▸ **Written tasks**:
• a. Print the portion of the letter about Becky Watts from "Becky Watts was" to "stuck to it.".
• b. Render the lines of the records from the line with "Does matte red" to the line with "coordinates click(x=285, y=348)." as a Markdown table with the columns Row and Record line, omitting blank lines.

▸ **Selected passage**:
▼▼▼

Dear fellows,
First of all and at the top I want to thank you all for the strength, mindfulness, partnership, effort, consideration and humanity you have put in wanting to find Justice for Becky with dignity and respect. The discussions, thoughts, ideas and feelings shared here along these months were so important and joined together so many diferente persons from diferente places and nations.
Becky Watts was the motive why I joined WS. It worried and distressed me from the beginning. Her age, the way she disappeared, that first interview when her father cried so much and seemed so desperate, and all what we, bit by bit were learning about this case, had me stuck to it.
Later, when we learned how she was treated before and after death, my 'thirst' for Justice for her turned stronger and stronger as strong and deep was my belief that SH was as much guilty as NM.

▲▲▲

▸ **Supplied material**:
▼▼▼

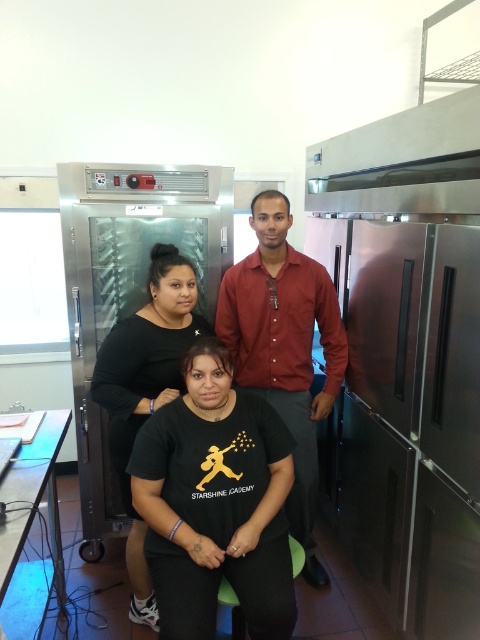
Is matte red shirt at center thinner than black matte dress at center?

Incorrect, matte red shirt at center's width is not less than black matte dress at center's.

Does matte red shirt at center appear on the right side of black matte dress at center?

Yes, matte red shirt at center is to the right of black matte dress at center.

Where is `matte red shirt at center`? The width and height of the screenshot is (480, 640). matte red shirt at center is located at coordinates click(x=285, y=348).

Is black matte t-shirt at center taller than black matte shirt at center?

In fact, black matte t-shirt at center may be shorter than black matte shirt at center.

Does black matte t-shirt at center appear on the left side of black matte shirt at center?

Yes, black matte t-shirt at center is to the left of black matte shirt at center.

Locate an element on the screen. black matte t-shirt at center is located at coordinates (216, 502).

Where is `black matte t-shirt at center`? black matte t-shirt at center is located at coordinates (216, 502).

Is black matte t-shirt at center behind black matte dress at center?

That is False.

Is black matte t-shirt at center to the right of black matte dress at center from the viewer's perspective?

Correct, you'll find black matte t-shirt at center to the right of black matte dress at center.

Where is `black matte t-shirt at center`? The height and width of the screenshot is (640, 480). black matte t-shirt at center is located at coordinates (216, 502).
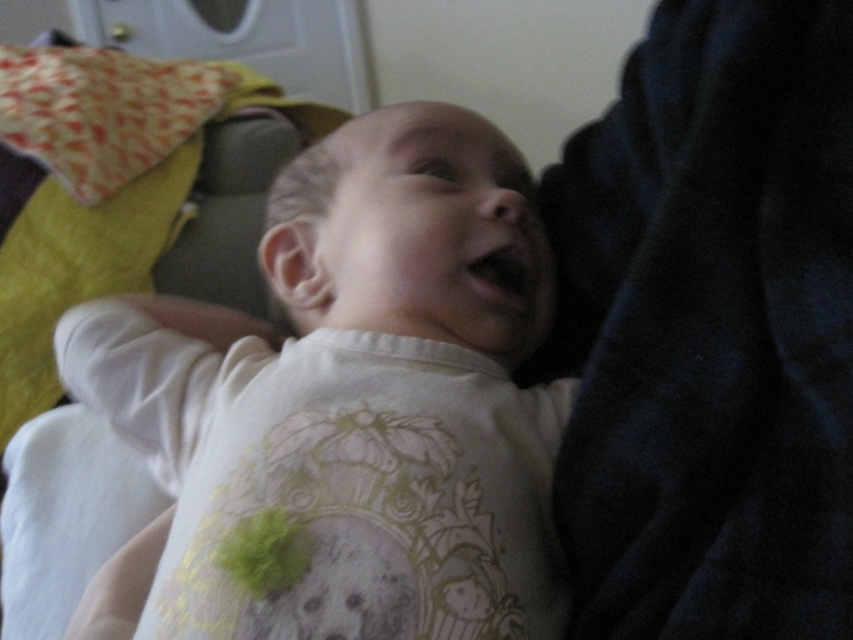
Is white soft baby at center to the left of printed fabric pillow at upper left from the viewer's perspective?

▲▲▲

▸ **Solutions below**:
• a.
Becky Watts was the motive why I joined WS. It worried and distressed me from the beginning. Her age, the way she disappeared, that first interview when her father cried so much and seemed so desperate, and all what we, bit by bit were learning about this case, had me stuck to it.

• b.
| Row | Record line |
|---|---|
| 1 | Does matte red shirt at center appear on the right side of black matte dress at center? |
| 2 | Yes, matte red shirt at center is to the right of black matte dress at center. |
| 3 | Where is `matte red shirt at center`? The width and height of the screenshot is (480, 640). matte red shirt at center is located at coordinates click(x=285, y=348). |